** Excerpted passage follows **

FIG. 5 shows an example of the selection of the record node 55. As described above, the template web page 20 is displayed on the first portion 430 of a display screen 410, and the XPATH 255 expression is displayed on the second portion 420 of the display screen 410. If the user places the cursor 440 over a part 510 of the XPATH expression 255, which corresponds to the first column 515 of the first row 525 of the first table 535 of the template web page 20, the column 515 is highlighted on the first portion 430 of the screen 410. If the user places the cursor 440 over the part 520 of the XPATH expression 255, the row 525 is highlighted. Similarly, if the user places the cursor 440 over the part 530 or 540 of the expression 255, the table 535 or the entire web page 20 is highlighted.
Thus, by moving the cursor over the XPATH expression 255, the user can indicate the part of the template web page 20 that corresponds to the selected record node. For example, if the user wants to extract data 10 from the whole table 535, then the user selects the record node 55 that corresponds to the table 535. When the user moves the cursor over the expression 255, the user selects a node 440 at the cursor when the entire table 535 is highlighted, i.e., the table[1] node 530.

** End of Excerpted passage **
** Available data follows **

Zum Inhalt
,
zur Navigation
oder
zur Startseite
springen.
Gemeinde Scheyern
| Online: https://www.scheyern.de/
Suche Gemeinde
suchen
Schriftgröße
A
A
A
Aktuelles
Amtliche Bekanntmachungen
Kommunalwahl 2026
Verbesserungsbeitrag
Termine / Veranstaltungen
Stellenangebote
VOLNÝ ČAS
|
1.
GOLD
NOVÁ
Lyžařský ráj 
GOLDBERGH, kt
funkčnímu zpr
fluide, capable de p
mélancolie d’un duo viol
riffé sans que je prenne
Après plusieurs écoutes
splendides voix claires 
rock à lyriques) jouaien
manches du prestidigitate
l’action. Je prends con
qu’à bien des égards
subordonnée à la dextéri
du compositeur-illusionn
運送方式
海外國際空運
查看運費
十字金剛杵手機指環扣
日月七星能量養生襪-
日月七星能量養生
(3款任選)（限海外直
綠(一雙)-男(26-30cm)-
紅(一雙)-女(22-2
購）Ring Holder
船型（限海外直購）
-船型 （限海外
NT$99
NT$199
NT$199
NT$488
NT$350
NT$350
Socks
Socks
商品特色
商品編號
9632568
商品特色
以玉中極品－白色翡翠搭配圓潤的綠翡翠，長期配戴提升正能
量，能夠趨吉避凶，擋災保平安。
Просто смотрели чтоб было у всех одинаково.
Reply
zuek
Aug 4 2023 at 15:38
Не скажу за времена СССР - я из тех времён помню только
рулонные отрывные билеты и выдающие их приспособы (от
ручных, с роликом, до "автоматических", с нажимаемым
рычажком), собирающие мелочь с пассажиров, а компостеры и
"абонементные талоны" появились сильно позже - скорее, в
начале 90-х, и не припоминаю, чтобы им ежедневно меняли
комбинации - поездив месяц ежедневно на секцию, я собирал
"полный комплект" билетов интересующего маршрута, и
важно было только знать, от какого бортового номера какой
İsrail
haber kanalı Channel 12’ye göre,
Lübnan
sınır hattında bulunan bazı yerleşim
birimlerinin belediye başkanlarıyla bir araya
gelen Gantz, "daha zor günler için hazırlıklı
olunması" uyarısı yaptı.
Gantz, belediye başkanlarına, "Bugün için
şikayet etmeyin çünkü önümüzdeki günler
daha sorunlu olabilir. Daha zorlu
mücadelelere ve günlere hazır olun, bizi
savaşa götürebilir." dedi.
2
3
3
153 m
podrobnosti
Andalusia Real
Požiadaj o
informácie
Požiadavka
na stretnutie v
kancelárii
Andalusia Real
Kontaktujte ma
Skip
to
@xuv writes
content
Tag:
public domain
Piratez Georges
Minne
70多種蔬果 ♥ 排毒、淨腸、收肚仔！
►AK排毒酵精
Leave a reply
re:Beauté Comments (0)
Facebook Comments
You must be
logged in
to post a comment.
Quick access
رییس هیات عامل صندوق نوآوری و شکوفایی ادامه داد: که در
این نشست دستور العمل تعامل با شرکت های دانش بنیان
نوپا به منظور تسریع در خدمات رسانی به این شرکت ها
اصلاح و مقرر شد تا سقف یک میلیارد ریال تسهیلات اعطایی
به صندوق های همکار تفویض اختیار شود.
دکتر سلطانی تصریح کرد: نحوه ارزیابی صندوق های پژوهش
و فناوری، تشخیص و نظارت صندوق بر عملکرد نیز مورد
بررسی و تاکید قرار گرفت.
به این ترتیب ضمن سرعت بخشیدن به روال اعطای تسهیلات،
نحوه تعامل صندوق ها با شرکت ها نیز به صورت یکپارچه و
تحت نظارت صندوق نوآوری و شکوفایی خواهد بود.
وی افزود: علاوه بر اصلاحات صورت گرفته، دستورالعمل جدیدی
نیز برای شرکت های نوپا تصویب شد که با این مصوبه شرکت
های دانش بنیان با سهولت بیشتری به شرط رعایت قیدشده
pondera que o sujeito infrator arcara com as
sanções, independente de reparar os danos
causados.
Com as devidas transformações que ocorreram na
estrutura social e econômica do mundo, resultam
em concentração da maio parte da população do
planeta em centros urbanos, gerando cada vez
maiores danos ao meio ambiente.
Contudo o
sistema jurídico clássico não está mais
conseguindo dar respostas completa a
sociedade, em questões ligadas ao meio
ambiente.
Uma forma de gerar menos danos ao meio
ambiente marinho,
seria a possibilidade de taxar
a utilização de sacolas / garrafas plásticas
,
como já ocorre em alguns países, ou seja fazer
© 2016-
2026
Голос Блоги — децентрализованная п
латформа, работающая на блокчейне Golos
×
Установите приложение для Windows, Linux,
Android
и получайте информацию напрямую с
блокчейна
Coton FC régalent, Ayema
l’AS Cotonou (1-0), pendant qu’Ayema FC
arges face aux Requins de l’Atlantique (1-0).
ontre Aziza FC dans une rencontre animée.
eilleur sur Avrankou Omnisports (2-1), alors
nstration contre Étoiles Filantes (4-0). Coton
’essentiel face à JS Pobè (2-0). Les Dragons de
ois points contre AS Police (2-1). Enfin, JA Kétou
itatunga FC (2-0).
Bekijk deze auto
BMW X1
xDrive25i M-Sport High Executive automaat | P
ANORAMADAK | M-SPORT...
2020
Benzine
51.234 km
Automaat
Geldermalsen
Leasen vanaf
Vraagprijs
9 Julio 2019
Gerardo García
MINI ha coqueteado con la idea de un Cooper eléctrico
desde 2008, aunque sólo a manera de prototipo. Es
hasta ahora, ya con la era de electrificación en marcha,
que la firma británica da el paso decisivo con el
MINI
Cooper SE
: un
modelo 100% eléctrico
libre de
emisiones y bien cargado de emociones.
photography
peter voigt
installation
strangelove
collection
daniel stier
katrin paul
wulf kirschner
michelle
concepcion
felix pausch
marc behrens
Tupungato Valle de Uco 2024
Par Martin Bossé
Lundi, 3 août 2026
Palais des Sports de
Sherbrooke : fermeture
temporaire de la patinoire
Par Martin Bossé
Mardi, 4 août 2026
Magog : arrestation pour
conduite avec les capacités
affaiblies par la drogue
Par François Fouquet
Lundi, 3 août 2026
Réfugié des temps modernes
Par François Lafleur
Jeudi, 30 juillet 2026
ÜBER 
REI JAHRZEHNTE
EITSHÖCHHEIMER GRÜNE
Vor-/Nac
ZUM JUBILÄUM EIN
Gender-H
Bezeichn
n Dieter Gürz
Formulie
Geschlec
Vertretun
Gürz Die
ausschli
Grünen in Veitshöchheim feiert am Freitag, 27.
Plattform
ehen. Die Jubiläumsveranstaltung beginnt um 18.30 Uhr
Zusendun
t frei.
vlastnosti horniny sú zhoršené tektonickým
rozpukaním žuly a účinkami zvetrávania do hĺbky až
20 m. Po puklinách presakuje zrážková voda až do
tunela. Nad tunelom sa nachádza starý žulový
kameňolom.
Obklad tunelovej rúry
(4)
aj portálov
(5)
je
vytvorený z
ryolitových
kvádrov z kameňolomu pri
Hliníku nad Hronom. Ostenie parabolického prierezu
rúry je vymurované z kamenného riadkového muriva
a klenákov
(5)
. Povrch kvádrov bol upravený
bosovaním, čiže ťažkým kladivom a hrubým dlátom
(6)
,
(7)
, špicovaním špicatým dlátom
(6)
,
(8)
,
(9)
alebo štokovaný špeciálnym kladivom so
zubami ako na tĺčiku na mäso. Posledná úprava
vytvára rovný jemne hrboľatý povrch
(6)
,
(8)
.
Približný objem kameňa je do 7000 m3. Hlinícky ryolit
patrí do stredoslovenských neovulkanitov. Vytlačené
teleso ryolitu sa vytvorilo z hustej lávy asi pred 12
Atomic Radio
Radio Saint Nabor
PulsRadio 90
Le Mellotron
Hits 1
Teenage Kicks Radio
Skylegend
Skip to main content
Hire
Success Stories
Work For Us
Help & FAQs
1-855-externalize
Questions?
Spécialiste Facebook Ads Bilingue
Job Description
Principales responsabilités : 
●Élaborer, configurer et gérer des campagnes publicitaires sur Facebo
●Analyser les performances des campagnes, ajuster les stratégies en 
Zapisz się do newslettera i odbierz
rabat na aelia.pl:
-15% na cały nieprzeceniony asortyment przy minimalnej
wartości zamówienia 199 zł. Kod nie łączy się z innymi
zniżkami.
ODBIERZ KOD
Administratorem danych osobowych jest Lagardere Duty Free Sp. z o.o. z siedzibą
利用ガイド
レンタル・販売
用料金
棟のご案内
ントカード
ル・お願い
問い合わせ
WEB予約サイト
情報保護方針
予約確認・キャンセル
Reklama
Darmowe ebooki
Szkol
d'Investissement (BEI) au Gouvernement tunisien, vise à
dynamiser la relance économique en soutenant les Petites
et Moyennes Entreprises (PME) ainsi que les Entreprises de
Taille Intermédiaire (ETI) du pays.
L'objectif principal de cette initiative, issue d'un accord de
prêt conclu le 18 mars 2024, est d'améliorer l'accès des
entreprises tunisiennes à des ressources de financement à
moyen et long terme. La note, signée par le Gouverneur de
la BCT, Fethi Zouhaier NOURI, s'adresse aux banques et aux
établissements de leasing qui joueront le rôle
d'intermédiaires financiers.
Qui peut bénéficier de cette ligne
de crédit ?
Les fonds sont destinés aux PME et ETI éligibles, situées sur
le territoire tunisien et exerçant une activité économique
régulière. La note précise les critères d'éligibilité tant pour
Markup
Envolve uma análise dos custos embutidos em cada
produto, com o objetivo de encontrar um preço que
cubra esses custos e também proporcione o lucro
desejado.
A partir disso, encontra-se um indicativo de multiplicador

** End of Available data **

## Instruction 1
Indicate whether each of the following statements agrees with the passage on selecting a record node through an XPATH expression. Answer yes or no for each, and quote the deciding words of the passage.
(a) The XPATH expression is displayed on the first portion of the display screen.
(b) Placing the cursor over part 520 of the XPATH expression causes the row to be highlighted.
(c) A user who wants data from the whole table selects the record node that corresponds to that table.
## Instruction 2
Extract verbatim everything in the records from the first line down to the line containing "na stretnutie v", including both of those lines.

## Task solution 1
(a) No: "the XPATH 255 expression is displayed on the second portion 420 of the display screen 410"
(b) Yes: "If the user places the cursor 440 over the part 520 of the XPATH expression 255, the row 525 is highlighted."
(c) Yes: "if the user wants to extract data 10 from the whole table 535, then the user selects the record node 55 that corresponds to the table 535"

## Task solution 2
Zum Inhalt
,
zur Navigation
oder
zur Startseite
springen.
Gemeinde Scheyern
| Online: https://www.scheyern.de/
Suche Gemeinde
suchen
Schriftgröße
A
A
A
Aktuelles
Amtliche Bekanntmachungen
Kommunalwahl 2026
Verbesserungsbeitrag
Termine / Veranstaltungen
Stellenangebote
VOLNÝ ČAS
|
1.
GOLD
NOVÁ
Lyžařský ráj 
GOLDBERGH, kt
funkčnímu zpr
fluide, capable de p
mélancolie d’un duo viol
riffé sans que je prenne
Après plusieurs écoutes
splendides voix claires 
rock à lyriques) jouaien
manches du prestidigitate
l’action. Je prends con
qu’à bien des égards
subordonnée à la dextéri
du compositeur-illusionn
運送方式
海外國際空運
查看運費
十字金剛杵手機指環扣
日月七星能量養生襪-
日月七星能量養生
(3款任選)（限海外直
綠(一雙)-男(26-30cm)-
紅(一雙)-女(22-2
購）Ring Holder
船型（限海外直購）
-船型 （限海外
NT$99
NT$199
NT$199
NT$488
NT$350
NT$350
Socks
Socks
商品特色
商品編號
9632568
商品特色
以玉中極品－白色翡翠搭配圓潤的綠翡翠，長期配戴提升正能
量，能夠趨吉避凶，擋災保平安。
Просто смотрели чтоб было у всех одинаково.
Reply
zuek
Aug 4 2023 at 15:38
Не скажу за времена СССР - я из тех времён помню только
рулонные отрывные билеты и выдающие их приспособы (от
ручных, с роликом, до "автоматических", с нажимаемым
рычажком), собирающие мелочь с пассажиров, а компостеры и
"абонементные талоны" появились сильно позже - скорее, в
начале 90-х, и не припоминаю, чтобы им ежедневно меняли
комбинации - поездив месяц ежедневно на секцию, я собирал
"полный комплект" билетов интересующего маршрута, и
важно было только знать, от какого бортового номера какой
İsrail
haber kanalı Channel 12’ye göre,
Lübnan
sınır hattında bulunan bazı yerleşim
birimlerinin belediye başkanlarıyla bir araya
gelen Gantz, "daha zor günler için hazırlıklı
olunması" uyarısı yaptı.
Gantz, belediye başkanlarına, "Bugün için
şikayet etmeyin çünkü önümüzdeki günler
daha sorunlu olabilir. Daha zorlu
mücadelelere ve günlere hazır olun, bizi
savaşa götürebilir." dedi.
2
3
3
153 m
podrobnosti
Andalusia Real
Požiadaj o
informácie
Požiadavka
na stretnutie v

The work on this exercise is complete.